14/04/2014 09:18 BST | Updated 11/06/2014 06:59 BST

Cracking the Code to a Career in Cyber Security

Every day thousands of people are working to defend UK businesses and citizens from crippling cyber attacks, including fraud and terrorism. Online crime has reached epic proportions, yet we are ill-equipped to fight the battle due to severe skills shortages and an ageing workforce. The stakes for the nation couldn't be higher: unless we get more young people working in the sector, we could lose the global fight against cyber crime. The fact is that young people hold the key to a secure future for everybody.

This is why tech employers are coming together to demystify cyber security careers so that young people can learn about the rewarding range of job opportunities. Currently, too few young people are aware that the cyber security sector is growing rapidly to keep apace with rising cyber threats. This means that specialists are in huge demand by recruiters, and they can command enviable salaries and unique career paths.

In fact, Acumin's Salary Index in November 2013 showed that IT Security Officers and Analysts are being hired on salaries of between £40,000 and £55,000, with Security Investigators commanding significantly more. With the fast pace of evolving technology, cyber crime is expected to increase, meaning that career prospects will continue to be extremely good for skilled employees.

One of the biggest misconceptions that employers are trying to challenge is the idea that tech jobs are best suited to male 'geeks'. In fact, tech employers - including those in cyber security - are looking for bright young men and women from diverse backgrounds, with a broad range of skills and experiences. The sector needs people who are great communicators and problem solvers, with the ability to think on their feet, and demonstrate leadership skills.

In the past, too many IT employees fell into cyber security careers by chance. Employers are trying to change this by raising awareness of the sector with school leavers, students and young professionals. For example a new nationwide internship programme - which will be available from this summer - will offer exciting on-the-job experience for second and final year university students. Also, new apprenticeship opportunities offered by companies including BT, IBM, Capgemini and Atos, offer young people an incredible opportunity to forge their careers straight from school, minus the debts incurred by a university degree.

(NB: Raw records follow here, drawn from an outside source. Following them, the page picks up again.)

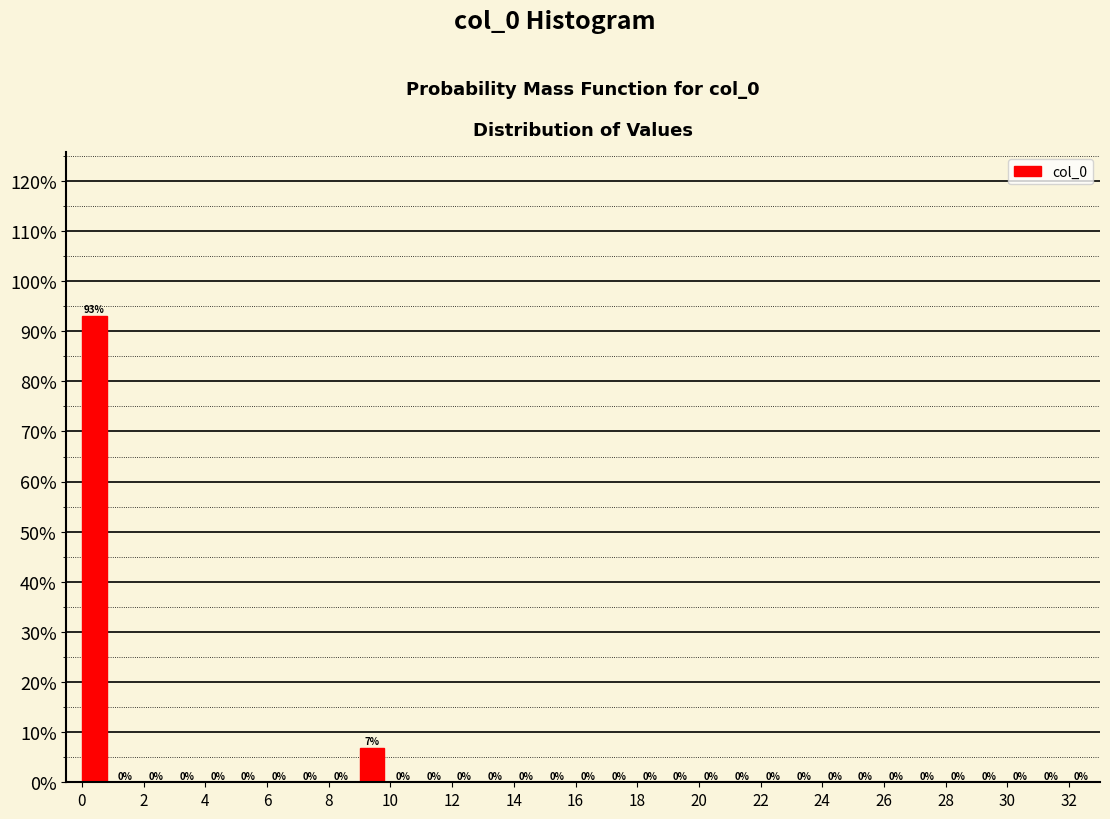

Which range on the x-axis has the tallest bar?

0 to 1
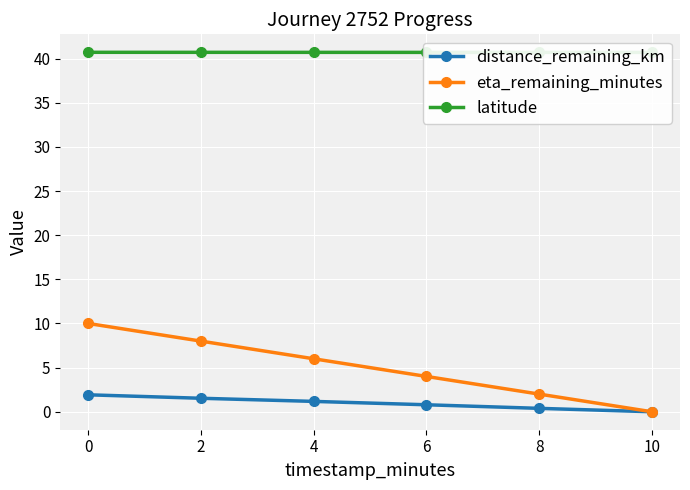

How many positive values does the eta_remaining_minutes series have?

5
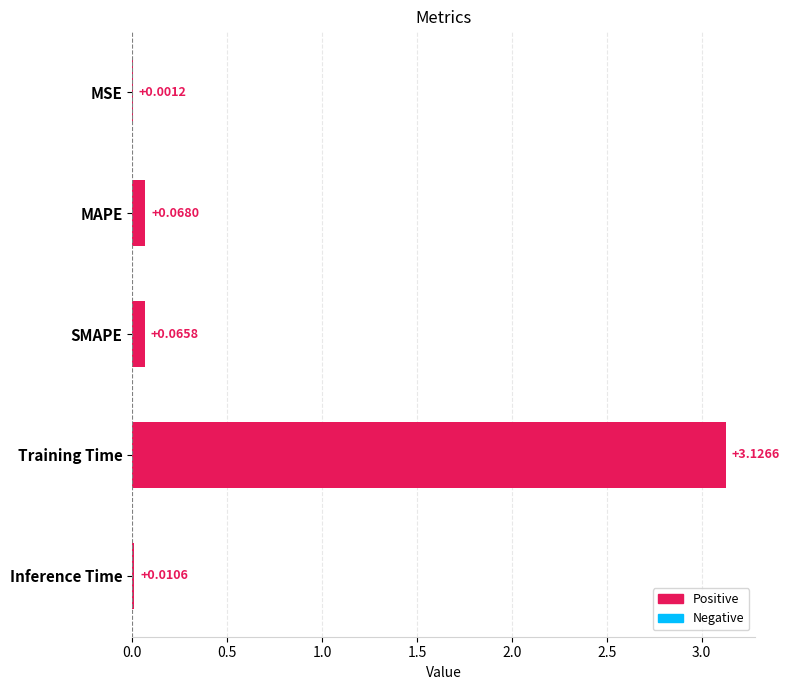

At which category does the chart reach its peak across all series?

Training Time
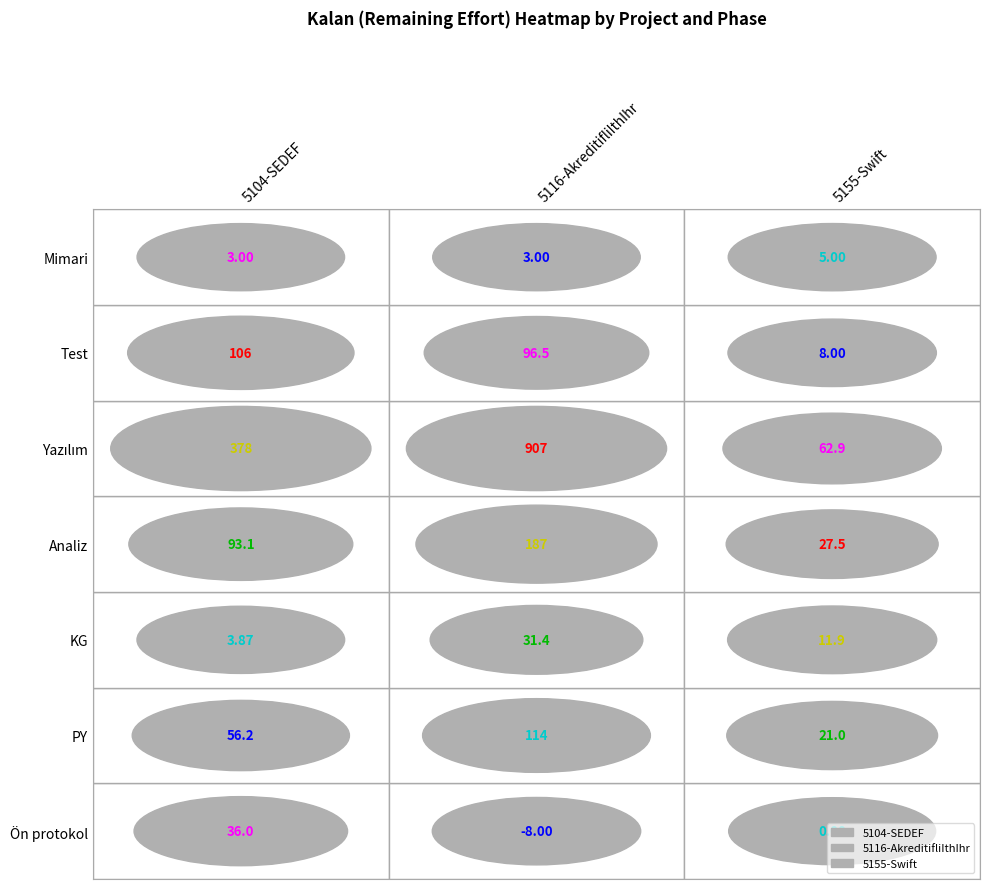

How many values in the Ön protokol series are below 0?

1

Yet, if we are to re-programme our futures, to ensure the UK is at the forefront of cyber security technology and skills, we need to look to the next generation. The Secure Futures cyber security awareness programme has already reached more than 2,000 young people across the country. By raising awareness for cyber crime with school children, and equipping them with the skills to protect themselves online, we can help to build a safer society for everyone - now and in the future.